Non saltargli addosso, non
saltargli addosso.
L’avrebbe
avuta vinta lui di quel passo, era dannatamente bravo.
Mi sfiorò
con nonchalance la guancia quando si allontanò ed un’ondata del suo profumo mi
stordì, -Ma dato che non vuoi cambiare idea…non lo farò nemmeno io. Faccio solo
quello che voglio, lo sai. Non infrango nessuna inutile regola delle tue.- Si
morse maliziosamente il labbro, superandomi e lasciandomi lì, a bocca aperta
come un’idiota.
Ok, la
faccenda andava chiarita e risolta. Non gli avrei dato la soddisfazione di
infrangere quella regola, ma dovevo trovare un modo per non impazzire durante
le lezioni, dovevo trovare un modo per concentrarmi su quello che ascoltavo
durante le lezioni e non su di lui.
Faccio quello che voglio.
Era solo
un capriccio il suo. Odioso, irritante, stronzissimo.
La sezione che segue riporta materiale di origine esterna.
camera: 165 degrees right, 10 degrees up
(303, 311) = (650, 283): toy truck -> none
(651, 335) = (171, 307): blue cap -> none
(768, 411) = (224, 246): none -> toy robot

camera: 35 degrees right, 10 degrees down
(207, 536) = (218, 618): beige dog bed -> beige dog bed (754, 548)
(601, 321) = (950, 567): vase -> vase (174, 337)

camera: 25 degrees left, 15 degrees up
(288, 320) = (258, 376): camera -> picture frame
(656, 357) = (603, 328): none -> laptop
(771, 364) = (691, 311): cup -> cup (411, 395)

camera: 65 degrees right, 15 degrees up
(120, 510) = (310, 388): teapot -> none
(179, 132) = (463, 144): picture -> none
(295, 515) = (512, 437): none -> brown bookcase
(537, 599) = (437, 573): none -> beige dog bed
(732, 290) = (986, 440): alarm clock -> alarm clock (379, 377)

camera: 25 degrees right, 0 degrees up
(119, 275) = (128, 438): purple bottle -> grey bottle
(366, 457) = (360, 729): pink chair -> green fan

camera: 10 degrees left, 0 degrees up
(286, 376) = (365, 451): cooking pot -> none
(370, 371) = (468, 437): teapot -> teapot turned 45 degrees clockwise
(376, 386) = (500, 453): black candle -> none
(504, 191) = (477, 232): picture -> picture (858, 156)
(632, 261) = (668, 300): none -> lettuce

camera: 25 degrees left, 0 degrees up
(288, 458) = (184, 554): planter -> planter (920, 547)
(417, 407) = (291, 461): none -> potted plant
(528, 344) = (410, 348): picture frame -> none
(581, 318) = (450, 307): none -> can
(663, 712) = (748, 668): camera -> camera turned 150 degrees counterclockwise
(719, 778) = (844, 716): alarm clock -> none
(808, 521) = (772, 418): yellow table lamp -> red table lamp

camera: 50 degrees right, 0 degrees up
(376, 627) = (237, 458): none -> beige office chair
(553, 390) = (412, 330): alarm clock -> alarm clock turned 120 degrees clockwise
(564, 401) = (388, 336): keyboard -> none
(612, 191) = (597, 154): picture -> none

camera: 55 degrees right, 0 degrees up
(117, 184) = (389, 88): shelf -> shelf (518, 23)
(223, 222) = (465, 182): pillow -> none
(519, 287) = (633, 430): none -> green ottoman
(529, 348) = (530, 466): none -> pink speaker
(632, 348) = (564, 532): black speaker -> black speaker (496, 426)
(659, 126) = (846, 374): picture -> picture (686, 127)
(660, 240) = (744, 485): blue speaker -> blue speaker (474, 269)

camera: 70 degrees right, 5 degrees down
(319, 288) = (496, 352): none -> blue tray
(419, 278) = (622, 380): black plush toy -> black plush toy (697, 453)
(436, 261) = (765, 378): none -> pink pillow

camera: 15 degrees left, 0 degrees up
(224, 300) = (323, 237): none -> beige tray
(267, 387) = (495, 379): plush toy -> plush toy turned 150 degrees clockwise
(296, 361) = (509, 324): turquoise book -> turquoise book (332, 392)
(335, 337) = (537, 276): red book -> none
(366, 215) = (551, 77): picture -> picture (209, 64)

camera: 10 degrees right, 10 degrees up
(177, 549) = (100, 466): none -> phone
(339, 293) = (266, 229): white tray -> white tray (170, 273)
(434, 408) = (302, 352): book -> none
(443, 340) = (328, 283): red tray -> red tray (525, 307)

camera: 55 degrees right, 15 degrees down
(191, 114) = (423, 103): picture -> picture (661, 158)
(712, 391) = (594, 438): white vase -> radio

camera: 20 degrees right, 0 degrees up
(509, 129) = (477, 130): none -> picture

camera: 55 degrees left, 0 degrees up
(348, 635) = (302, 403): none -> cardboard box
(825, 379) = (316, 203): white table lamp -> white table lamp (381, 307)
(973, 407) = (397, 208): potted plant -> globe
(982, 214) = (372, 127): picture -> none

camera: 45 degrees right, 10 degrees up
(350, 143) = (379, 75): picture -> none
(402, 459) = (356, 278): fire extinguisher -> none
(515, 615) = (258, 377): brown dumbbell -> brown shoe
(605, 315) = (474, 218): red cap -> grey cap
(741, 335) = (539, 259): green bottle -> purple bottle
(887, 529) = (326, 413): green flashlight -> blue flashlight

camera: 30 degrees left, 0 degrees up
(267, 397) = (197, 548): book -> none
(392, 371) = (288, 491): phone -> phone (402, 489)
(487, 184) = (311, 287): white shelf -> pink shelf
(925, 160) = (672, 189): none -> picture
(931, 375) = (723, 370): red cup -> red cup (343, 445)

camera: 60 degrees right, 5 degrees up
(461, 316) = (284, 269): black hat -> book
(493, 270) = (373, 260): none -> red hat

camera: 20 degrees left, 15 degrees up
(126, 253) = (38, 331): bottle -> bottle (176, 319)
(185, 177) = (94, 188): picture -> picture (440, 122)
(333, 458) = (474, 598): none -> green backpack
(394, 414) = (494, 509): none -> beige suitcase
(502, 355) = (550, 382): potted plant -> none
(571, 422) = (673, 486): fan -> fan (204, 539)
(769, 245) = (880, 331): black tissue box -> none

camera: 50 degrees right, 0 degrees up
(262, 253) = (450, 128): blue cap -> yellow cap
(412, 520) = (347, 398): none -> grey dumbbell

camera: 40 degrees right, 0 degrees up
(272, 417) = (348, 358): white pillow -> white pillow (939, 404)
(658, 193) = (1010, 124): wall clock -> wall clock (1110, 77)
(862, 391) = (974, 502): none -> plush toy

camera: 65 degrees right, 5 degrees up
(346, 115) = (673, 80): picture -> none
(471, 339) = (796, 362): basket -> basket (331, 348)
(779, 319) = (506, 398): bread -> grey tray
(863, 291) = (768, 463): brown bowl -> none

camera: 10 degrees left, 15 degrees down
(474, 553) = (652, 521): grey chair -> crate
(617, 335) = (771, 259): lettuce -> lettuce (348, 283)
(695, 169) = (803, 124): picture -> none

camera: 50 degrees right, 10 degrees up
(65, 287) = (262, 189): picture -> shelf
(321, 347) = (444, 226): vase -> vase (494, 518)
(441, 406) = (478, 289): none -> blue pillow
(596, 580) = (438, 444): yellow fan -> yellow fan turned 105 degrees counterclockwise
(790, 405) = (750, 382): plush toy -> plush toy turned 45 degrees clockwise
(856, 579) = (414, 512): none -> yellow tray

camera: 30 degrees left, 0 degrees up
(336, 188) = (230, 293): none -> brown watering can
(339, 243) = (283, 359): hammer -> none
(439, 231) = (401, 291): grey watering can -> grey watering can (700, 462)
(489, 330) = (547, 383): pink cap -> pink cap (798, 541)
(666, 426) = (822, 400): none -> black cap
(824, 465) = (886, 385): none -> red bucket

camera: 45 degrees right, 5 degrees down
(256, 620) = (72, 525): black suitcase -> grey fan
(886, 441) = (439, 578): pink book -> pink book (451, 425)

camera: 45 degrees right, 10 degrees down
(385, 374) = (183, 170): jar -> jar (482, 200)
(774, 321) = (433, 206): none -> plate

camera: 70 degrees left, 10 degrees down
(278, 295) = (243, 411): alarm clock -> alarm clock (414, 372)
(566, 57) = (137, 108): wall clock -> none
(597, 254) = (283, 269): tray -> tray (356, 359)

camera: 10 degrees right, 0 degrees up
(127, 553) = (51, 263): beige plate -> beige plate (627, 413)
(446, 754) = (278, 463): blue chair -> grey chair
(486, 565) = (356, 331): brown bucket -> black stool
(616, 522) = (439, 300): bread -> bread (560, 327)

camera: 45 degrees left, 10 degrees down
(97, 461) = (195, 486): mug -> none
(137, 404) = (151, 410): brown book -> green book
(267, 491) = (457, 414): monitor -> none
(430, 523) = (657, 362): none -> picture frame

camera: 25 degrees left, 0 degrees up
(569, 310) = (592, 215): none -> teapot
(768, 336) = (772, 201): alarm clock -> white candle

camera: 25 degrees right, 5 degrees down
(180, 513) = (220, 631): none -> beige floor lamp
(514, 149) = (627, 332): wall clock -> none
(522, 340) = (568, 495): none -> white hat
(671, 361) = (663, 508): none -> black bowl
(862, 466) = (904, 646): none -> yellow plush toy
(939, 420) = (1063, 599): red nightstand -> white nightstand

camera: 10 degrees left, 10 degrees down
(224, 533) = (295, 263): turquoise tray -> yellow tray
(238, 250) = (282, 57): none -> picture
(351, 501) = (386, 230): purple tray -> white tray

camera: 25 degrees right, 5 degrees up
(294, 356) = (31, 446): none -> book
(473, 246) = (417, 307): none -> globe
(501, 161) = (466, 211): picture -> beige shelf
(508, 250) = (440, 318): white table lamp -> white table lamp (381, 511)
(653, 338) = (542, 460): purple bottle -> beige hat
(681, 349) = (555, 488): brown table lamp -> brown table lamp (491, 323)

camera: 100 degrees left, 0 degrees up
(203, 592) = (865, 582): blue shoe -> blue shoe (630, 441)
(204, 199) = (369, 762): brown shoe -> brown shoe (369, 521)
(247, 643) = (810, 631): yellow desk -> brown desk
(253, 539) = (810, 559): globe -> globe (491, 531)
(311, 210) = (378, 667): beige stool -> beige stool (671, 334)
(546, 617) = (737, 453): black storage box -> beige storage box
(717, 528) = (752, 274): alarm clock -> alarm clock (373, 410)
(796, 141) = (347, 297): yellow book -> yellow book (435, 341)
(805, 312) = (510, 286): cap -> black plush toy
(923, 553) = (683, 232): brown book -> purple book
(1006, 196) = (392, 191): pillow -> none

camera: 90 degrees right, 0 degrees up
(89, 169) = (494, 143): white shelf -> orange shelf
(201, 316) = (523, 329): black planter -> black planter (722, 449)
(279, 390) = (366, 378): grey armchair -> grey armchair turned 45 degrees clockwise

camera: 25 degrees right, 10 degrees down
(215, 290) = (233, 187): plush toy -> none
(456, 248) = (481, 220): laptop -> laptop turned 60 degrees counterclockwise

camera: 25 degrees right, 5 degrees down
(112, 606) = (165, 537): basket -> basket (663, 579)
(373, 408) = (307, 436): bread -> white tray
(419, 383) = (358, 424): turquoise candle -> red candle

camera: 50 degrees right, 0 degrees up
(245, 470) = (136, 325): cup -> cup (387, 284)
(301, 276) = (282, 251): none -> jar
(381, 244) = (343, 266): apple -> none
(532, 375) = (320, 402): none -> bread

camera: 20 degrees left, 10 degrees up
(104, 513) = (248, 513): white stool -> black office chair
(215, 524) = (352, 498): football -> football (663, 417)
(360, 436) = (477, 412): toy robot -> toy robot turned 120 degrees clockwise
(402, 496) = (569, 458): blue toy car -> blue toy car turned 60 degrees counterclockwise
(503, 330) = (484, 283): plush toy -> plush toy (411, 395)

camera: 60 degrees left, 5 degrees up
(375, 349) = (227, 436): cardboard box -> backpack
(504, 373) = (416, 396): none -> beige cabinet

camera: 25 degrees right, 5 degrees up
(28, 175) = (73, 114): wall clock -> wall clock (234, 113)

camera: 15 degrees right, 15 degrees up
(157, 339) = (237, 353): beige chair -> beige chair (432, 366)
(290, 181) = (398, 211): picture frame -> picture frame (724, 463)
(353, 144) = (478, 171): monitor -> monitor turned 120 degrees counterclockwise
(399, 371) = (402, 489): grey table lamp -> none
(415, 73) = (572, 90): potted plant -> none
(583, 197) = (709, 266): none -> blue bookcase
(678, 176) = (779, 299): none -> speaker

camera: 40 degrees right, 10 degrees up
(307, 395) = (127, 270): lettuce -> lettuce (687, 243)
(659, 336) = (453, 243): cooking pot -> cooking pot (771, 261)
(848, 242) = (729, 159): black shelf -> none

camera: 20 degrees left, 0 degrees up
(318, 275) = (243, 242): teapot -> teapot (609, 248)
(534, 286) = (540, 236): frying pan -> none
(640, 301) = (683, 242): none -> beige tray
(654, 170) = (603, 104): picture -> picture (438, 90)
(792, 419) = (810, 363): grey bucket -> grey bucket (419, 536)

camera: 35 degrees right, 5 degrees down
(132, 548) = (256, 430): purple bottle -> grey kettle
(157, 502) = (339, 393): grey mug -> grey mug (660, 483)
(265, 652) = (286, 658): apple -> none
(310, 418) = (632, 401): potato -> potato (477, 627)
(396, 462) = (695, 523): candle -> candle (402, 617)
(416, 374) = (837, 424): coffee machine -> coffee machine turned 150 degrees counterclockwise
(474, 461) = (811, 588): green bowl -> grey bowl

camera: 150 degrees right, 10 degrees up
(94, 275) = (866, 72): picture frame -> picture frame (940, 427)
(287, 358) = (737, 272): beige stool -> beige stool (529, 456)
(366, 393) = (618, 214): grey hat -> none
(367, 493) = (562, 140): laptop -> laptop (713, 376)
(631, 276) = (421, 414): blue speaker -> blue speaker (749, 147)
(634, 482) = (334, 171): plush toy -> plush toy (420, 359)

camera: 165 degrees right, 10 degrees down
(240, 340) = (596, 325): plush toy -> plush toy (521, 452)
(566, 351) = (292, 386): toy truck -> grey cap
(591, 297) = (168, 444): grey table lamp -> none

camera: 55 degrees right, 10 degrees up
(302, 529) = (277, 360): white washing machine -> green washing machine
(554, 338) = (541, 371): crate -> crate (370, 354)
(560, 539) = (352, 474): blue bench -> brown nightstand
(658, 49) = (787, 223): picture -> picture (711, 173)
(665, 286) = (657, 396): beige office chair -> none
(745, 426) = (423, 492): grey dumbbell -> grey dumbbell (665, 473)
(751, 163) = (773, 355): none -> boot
Avrei fatto anche io
quello che volevo –e con questo non intendevo cedere e farmelo selvaggiamente,
ma tenere duro e mantenere un atteggiamento consono all’ambiente scolastico.
Mi
serviva tutto l’aiuto delle mie amiche per riuscirci, quello era solo il primo
giorno di scuola dopo lo stage, avevo tempo per lavorarci su.
*Note dell’autrice*
Mi ero scritta tutto un bel
discorsetto da farvi, una serie infinita di scuse per il ritardo mostruoso,
dovuto alla mancanza di tempo e di ispirazione, ma alla fine, visto che vi ho
fatto attendere anche troppo per questo capitolo, ho deciso di postarlo ora,
nonostante l’ora.
Non so come sia venuto, non so se
Lore e Ali vi siano sembrati diversi o sempre gli stessi. Ho cercato di
renderli come sempre, sono sempre Lo Stronzo e
Non sono una coppia “pucci pucci”,
Lore non è tipo da messaggi dolci o da alzarsi in autobus per lasciarle il
posto a sedere. Lore è il tipo che la stringe a sé per far vedere agli altri
che è sua, è il tipo che la punzecchia e prende in giro.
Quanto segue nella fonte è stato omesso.